Published online Sep 26, 2018. doi: 10.4330/wjc.v10.i9.74
Peer-review started: March 28, 2018
First decision: April 11, 2018
Revised: April 28, 2018
Accepted: May 9, 2018
Article in press: May 10, 2018
Published online: September 26, 2018
Processing time: 186 Days and 13.6 Hours
Acute myocardial infarction (AMI) is the leading cause of death worldwide. Its associated mortality, morbidity and complications have significantly decreased with the development of interventional cardiology and percutaneous coronary angioplasty (PCA) treatment, which quickly and effectively restore the blood flow to the area previously subjected to ischemia. Paradoxically, the restoration of blood flow to the ischemic zone leads to a massive production of reactive oxygen species (ROS) which generate rapid and severe damage to biomolecules, generating a phenomenon called myocardial reperfusion injury (MRI). In the clinical setting, MRI is associated with multiple complications such as lethal reperfusion, no-reflow, myocardial stunning, and reperfusion arrhythmias. Despite significant advances in the understanding of the mechanisms accounting for the myocardial ischemia reperfusion injury, it remains an unsolved problem. Although promising results have been obtained in experimental studies (mainly in animal models), these benefits have not been translated into clinical settings. Thus, clinical trials have failed to find benefits from any therapy to prevent MRI. There is major evidence with respect to the contribution of oxidative stress to MRI in cardiovascular diseases. The lack of consistency between basic studies and clinical trials is not solely based on the diversity inherent in epidemiology but is also a result of the methodological weaknesses of some studies. It is quite possible that pharmacological issues, such as doses, active ingredients, bioavailability, routes of administration, co-therapies, startup time of the drug intervention, and its continuity may also have some responsibility for the lack of consistency between different studies. Furthermore, the administration of high ascorbate doses prior to reperfusion appears to be a safe and rational therapy against the development of oxidative damage associated with myocardial reperfusion. In addition, the association with N-acetylcysteine (a glutathione donor) and deferoxamine (an iron chelator) could improve the antioxidant cardioprotection by ascorbate, making it even more effective in preventing myocardial reperfusion damage associated with PCA following AMI.

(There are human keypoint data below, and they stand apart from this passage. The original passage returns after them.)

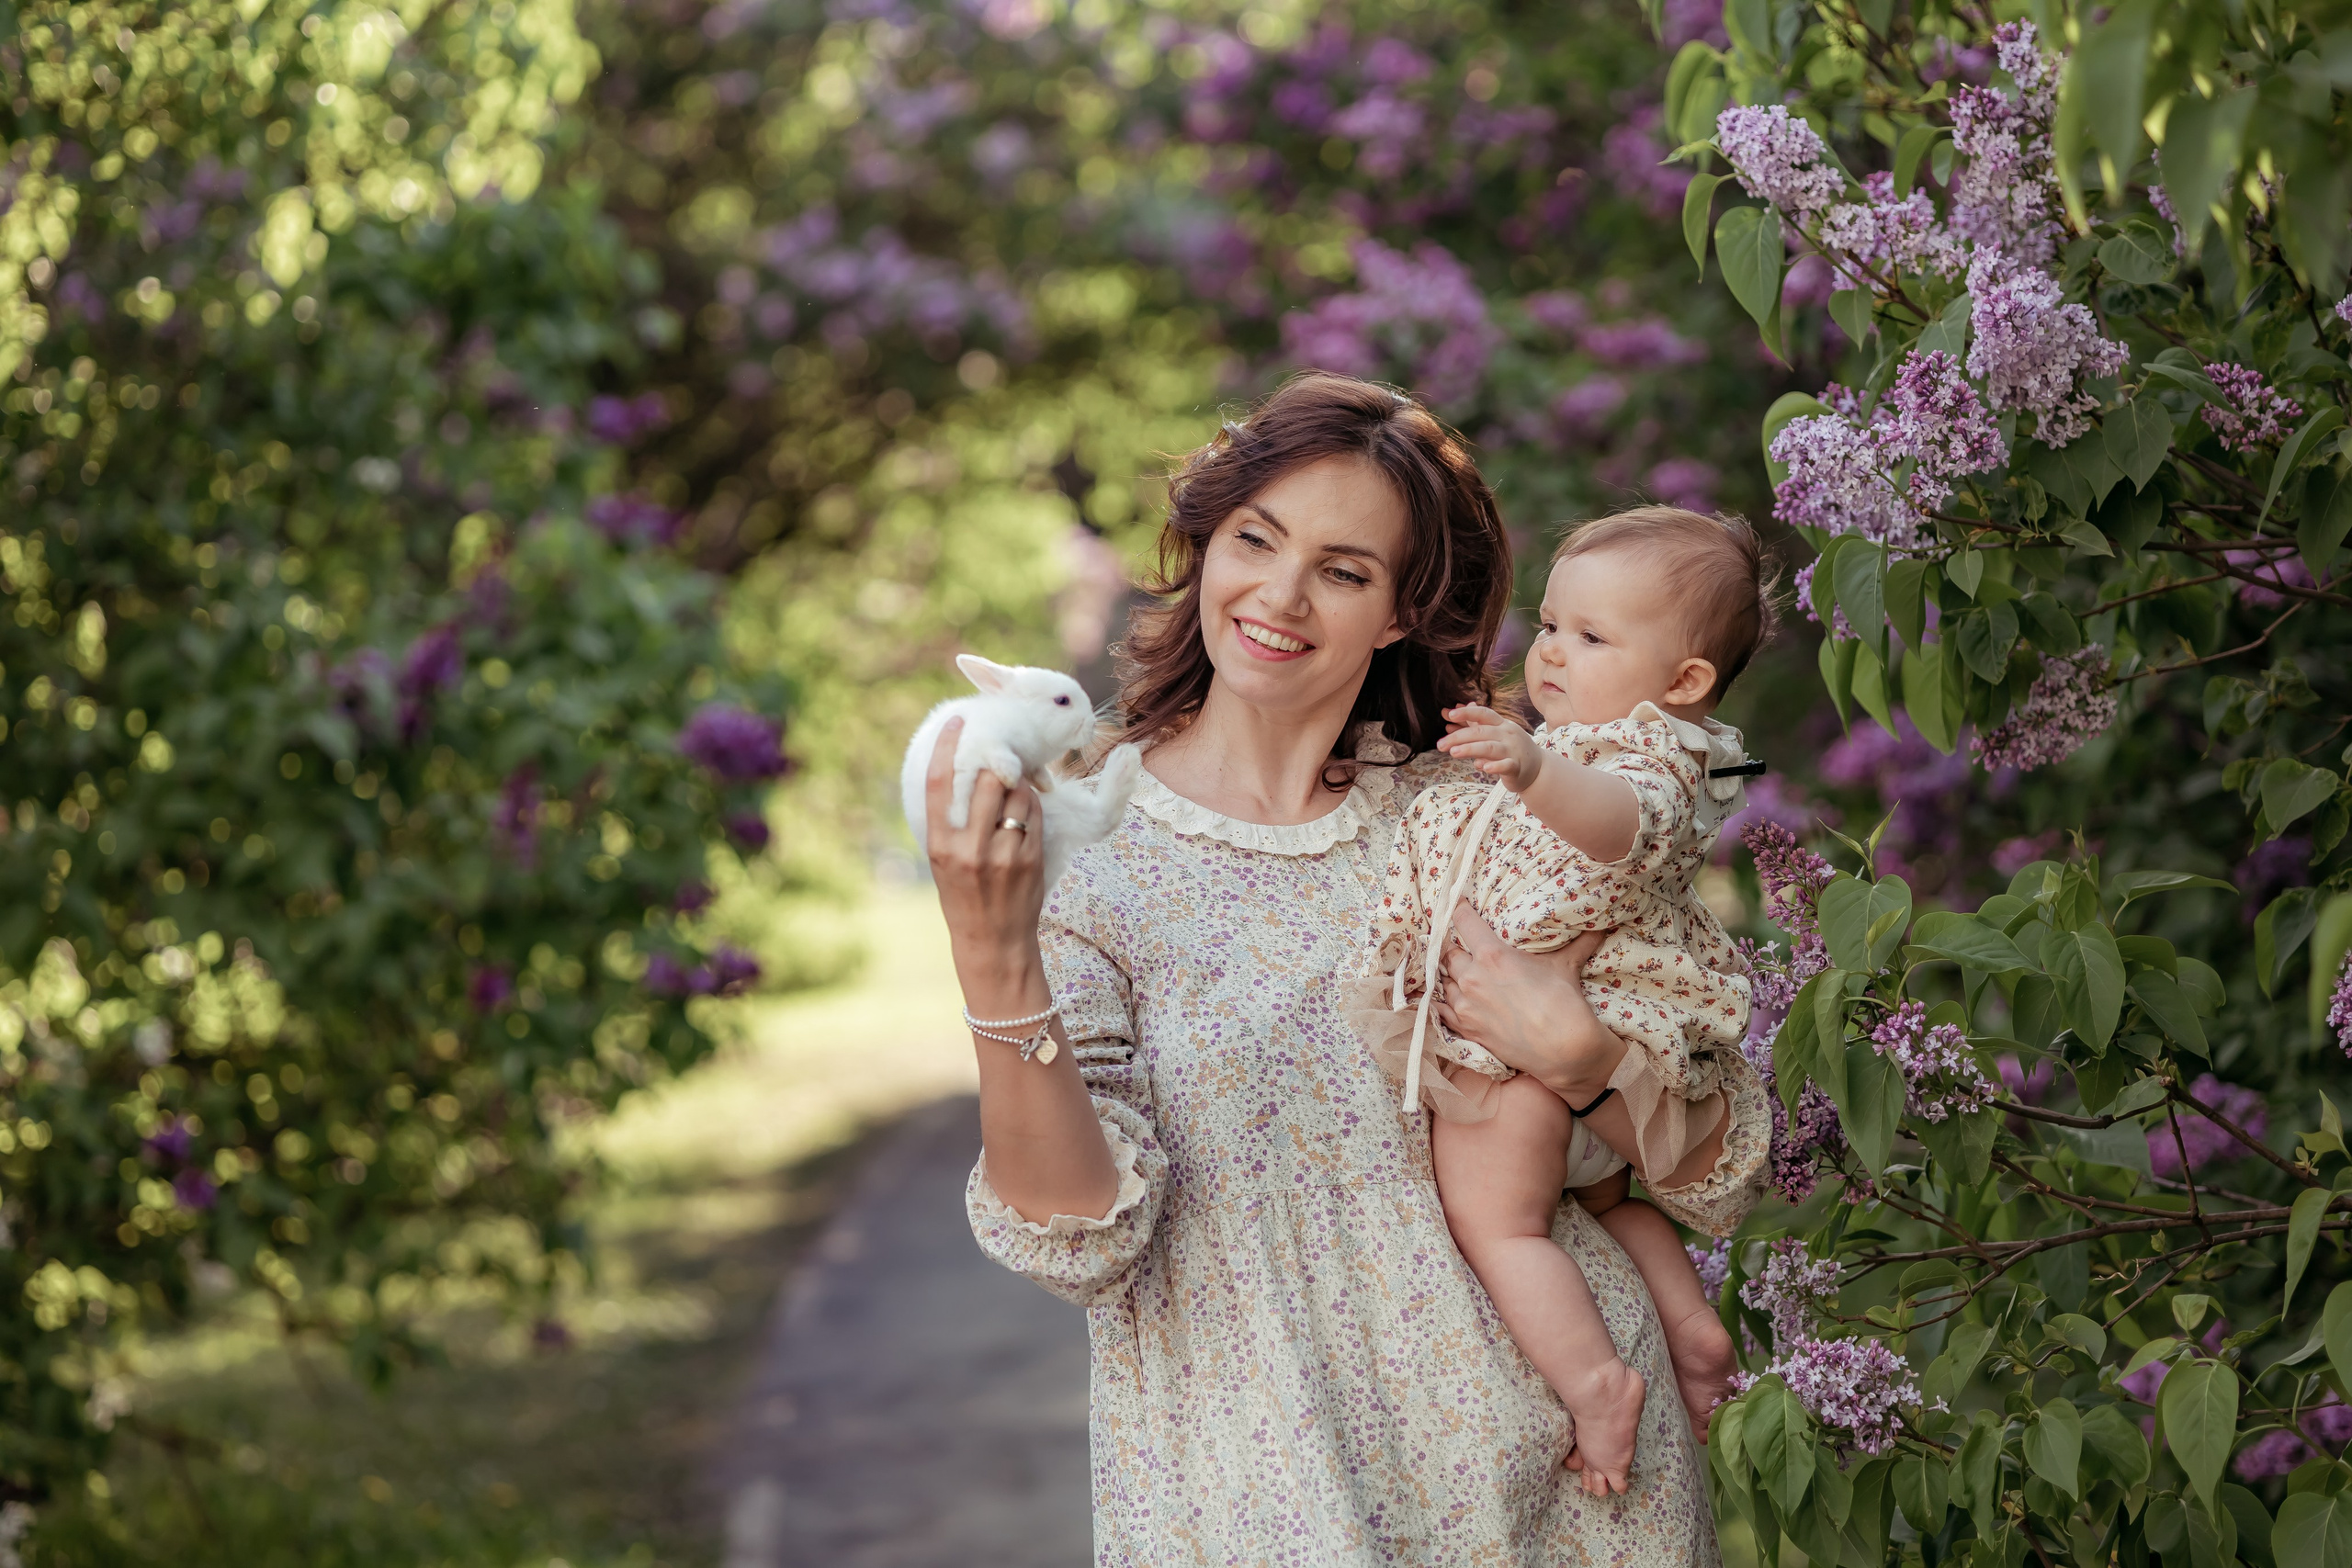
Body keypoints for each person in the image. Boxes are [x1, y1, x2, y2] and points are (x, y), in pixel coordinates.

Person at [923, 374, 1768, 1565]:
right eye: (1255, 539)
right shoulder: (1087, 836)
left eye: (1344, 567)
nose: (1280, 593)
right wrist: (994, 955)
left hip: (1572, 1497)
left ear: (1398, 616)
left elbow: (1716, 1152)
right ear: (1206, 544)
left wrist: (1586, 1058)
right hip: (1264, 1501)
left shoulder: (1478, 815)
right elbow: (1081, 1232)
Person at [1352, 506, 1773, 1496]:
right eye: (1548, 626)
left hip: (1542, 1058)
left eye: (1590, 637)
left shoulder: (1651, 757)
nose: (1550, 653)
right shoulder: (1580, 742)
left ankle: (1594, 1387)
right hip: (1590, 1077)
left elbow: (1622, 824)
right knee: (1602, 1199)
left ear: (1682, 684)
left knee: (1497, 1220)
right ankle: (1691, 1328)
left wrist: (1539, 766)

Core tip: Acute myocardial infarction is the leading cause of death in the world. At least half of the resulting myocardial damage is associated with myocardial reperfusion. Myocardial reperfusion injury is associated with reactive oxygen species production and iron mobilization. Treatment with antioxidants such as ascorbate, N-acetylcysteine, and an iron chelator such as deferoxamine, could prevent the development of this damage.